Source text:
== Segment start ==

REPLACING #WORKFLOW WITH ‘EBB AND FLOW’

You know what’s awesome about writing for a blog that you’ve framed as being anti-perfectionist right from the beginning?  You get to be capital-R-real about everything and it is totally acceptable.  This is awesome because I don’t feel the terrible pressure to live up to some sort of image of myself that I’m projecting.  I just have to live up to my own internal compass of values, I just have to be in alignment with myself.  I just get to be honest.

And, honestly, I’m damn tired this week.  Writing my three part series on stress and following it up with another big entry was a doozy.  I’m also in high volume with my training program and got into some nonfunctional overreaching (read: sooooo tired!).  I’m in the middle of studying for a certification that I’m excited about and that is taking up a lot of mental bandwidth while I simultaneously keep up with the rest of my continuing education.  I’m working on two large, long-term projects that have me very far outside my comfort zone and current capacities.  Simultaneously, and maybe because of all this, I’ve been experiencing extra lifestyle stress (poor sleep quality, poor recovery) and trying to manage that.

With my mind so occupied and my abilities currently focused on these projects and managing my recovery I’ve noticed a significant dip in my creative output.  Last week I was firing on all cylinders, I was highly productive in my output in several areas and felt excited and engaged.  This week, however, I’m distracted, tired, unfocused and can’t seem to get anything done.  When I sit down to work I end up staring into space.  I wake up in the middle of the night to run through imaginary scenarios or try to solve problems that don’t really need my attention at 3:00 am.  Due to needing extra recovery from my training I had to schedule in an emergency de-load.  Personally, hitting PRs in the gym makes me feel like I am also able to fly, shoot lasers out of my eyes and defeat all evil single-handedly.  In lieu of a PR I’ll take feeling strong.  So, when life feels a little heavier than normal and I’m struggling in the gym my mental state isn’t the best.

Oh, and the rain.  Can I just have one weekend of clear skies to go camping?!?!  (Please insert an image of me shaking my fists at the sky here, maybe some dramatic music, definitely thunder and lightning.)

Yesterday all of this was pilling up on top of itself like a dysenteric bull wearing concrete shoes.  (Yeah, I did, I did just type that.)  My overwhelming thought before 10:00 am was, “Why can’t I just get my shit together?”  It took me until this morning to sit down and hash out was going on with myself.  For me, this happens best through writing.  I keep a semi-daily practice of “morning pages” (from The Artist’s Wayby Julia Cameron) where I write without editing for a minimum of three pages.  This is my most reliable way to connect with my feelings and actually work through them as opposed to just spending time on a hamster wheel of cyclical thoughts that doesn’t get me anywhere.  Something about seeing my thoughts written down allows me to de-escalate my emotions and react to myself as a friend who is both compassionate in listening as well as capable of telling myself the truth even when it is difficult to hear.

== Segment end ==

Aim of the exercise: In the blog post above, what daily-style writing practice does the writer keep, and what is its minimum length?

Stored data
== Segment start ==

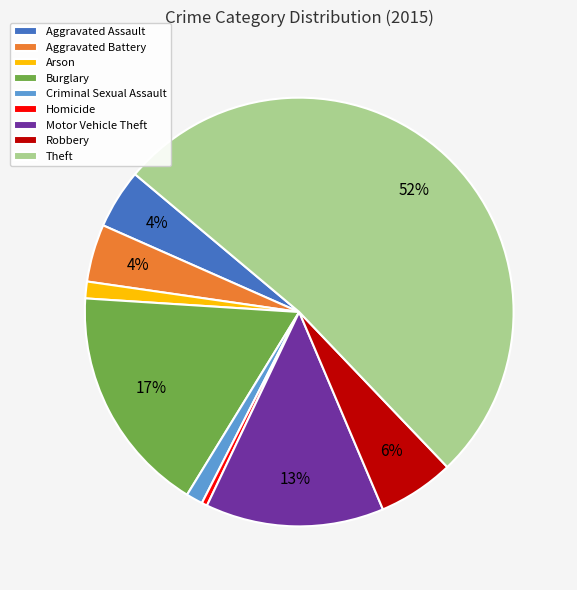

How many slices are in this pie chart?

9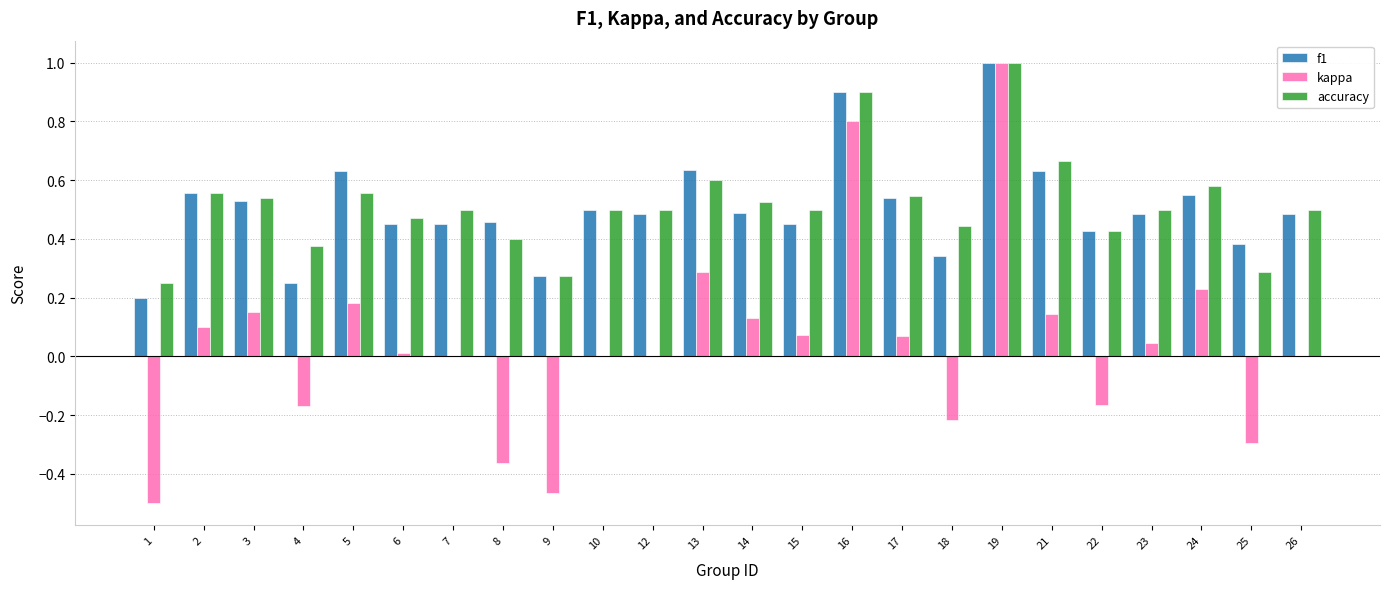

What is the sum of all kappa values?

1.0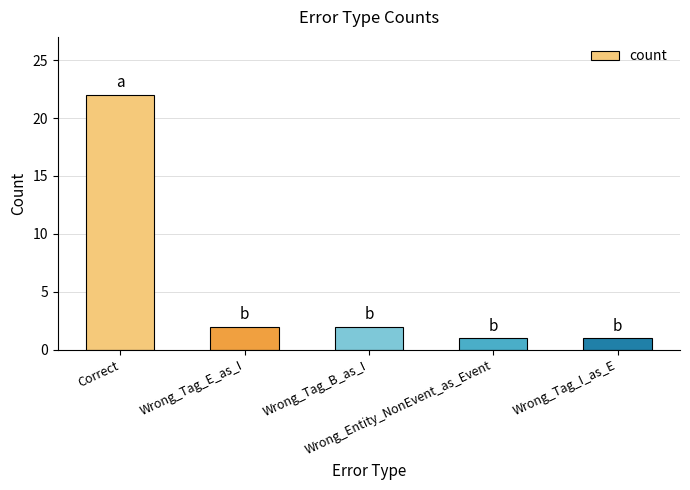

What is the value of the 5th bar from the left?

1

== Segment end ==

Your response: A semi-daily practice of "morning pages," writing without editing for a minimum of three pages.